Two-trailing-space hard line breaks removed
Changes renderingThe trailing-space pass strips the two-space hard-break marker. If archived content relies on it, the rendered line breaks will merge. Convert to backslash line breaks before compressing.
Comments inside code fences are stripped
Changes contentThe comment pass is not fence-aware, so <!-- --> shown inside a code block is removed. If your archive documents HTML comments as code samples, store the unminified copy.
Trailing whitespace in code is trimmed
Changes contentWhitespace-significant code (test fixtures, whitespace-delimited data inside fences) loses its trailing spaces. Keep the original if those bytes are meaningful.
Character limit reached, not file-size limit
413 rejectedThe markdown tier enforces a character cap separate from the byte cap. A document under 1 MB can still exceed Free's 500,000-character limit. Upgrade to Pro (5,000,000) or higher for larger documents.
Frontmatter is not compressed
PreservedOnly the body is minified. A document whose bulk is metadata in frontmatter will see little reduction — that is expected, since the metadata is kept verbatim.
Already-compact document
PreservedA document with no comments, single blank lines, and no trailing spaces is returned nearly identical. A negligible delta is the correct outcome.
Bulk archive of many files
Single-file onlyThe minifier handles one file per run. To compress a whole archive, automate per-file runs or use a tier that allows a larger batch (Pro 10, Pro-media 50).
Frequently asked questions
Is this the same as gzip?
No. Markdown minification is plain-text source optimisation. For wire-level compression, gzip the minified output too — the smallest size comes from both layers together.
Will it preserve frontmatter?
Yes. YAML (---) and TOML (+++) frontmatter is preserved exactly. Only the body content is compressed.
Which limit matters for storage — bytes or characters?
Both are enforced. The markdown tier has a character limit (Free 500,000) separate from the byte limit (Free 1 MB). For CMS fields that count characters, the character figure is what to watch.
How much storage will I save?
It scales with how many comments, blank-line runs, and trailing spaces the document carries. Heavily annotated archives shrink most; lean documents barely change.
Does it change the rendered output?
Usually not — the removed bytes are source-only. Exceptions are two-space hard line breaks and comments inside code fences. Review the edge cases before archiving.

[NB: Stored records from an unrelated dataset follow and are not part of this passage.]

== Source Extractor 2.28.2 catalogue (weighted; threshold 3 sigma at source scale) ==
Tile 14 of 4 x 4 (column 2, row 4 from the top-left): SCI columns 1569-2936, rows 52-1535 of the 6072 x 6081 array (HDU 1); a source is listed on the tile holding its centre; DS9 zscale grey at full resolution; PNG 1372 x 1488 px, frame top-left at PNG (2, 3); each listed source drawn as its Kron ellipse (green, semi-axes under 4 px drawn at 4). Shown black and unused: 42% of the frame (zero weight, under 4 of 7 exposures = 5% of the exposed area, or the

Can I compress many files at once?
Not in one run — the minifier is single-file. Process files individually, or move to a tier with a larger batch allowance for bulk archives.
Are there any settings?
No. Compression is a fixed, zero-configuration transform. The output is deterministic for a given input.
Is my content uploaded?
No. The minifier runs in your browser; documents never reach a server.
What about content inside code blocks?
Code text is rewritten by the same passes — trailing spaces are trimmed and any <!-- --> is removed. If code bytes are significant, keep the original.
Should I store the minified version as my source of truth?
Keep the readable source in version control and store the minified copy only where space is the constraint. Minified Markdown is harder to diff.
How do I split a document that is still too large after compression?
If compressed prose still exceeds a limit, use the Markdown Splitter to break it into smaller documents. To combine many small files into one archive first, use the Markdown Merger.
What if I want a readable archive instead of a compressed one?
For a tidy, human-readable stored copy rather than a compact one, run the Prettifier — it normalises spacing for reading instead of stripping it for size.
Privacy first
All Markdown processing runs locally in your browser using JavaScript. No file is ever uploaded to JAD Apps servers — only metadata counters are saved for signed-in dashboard stats.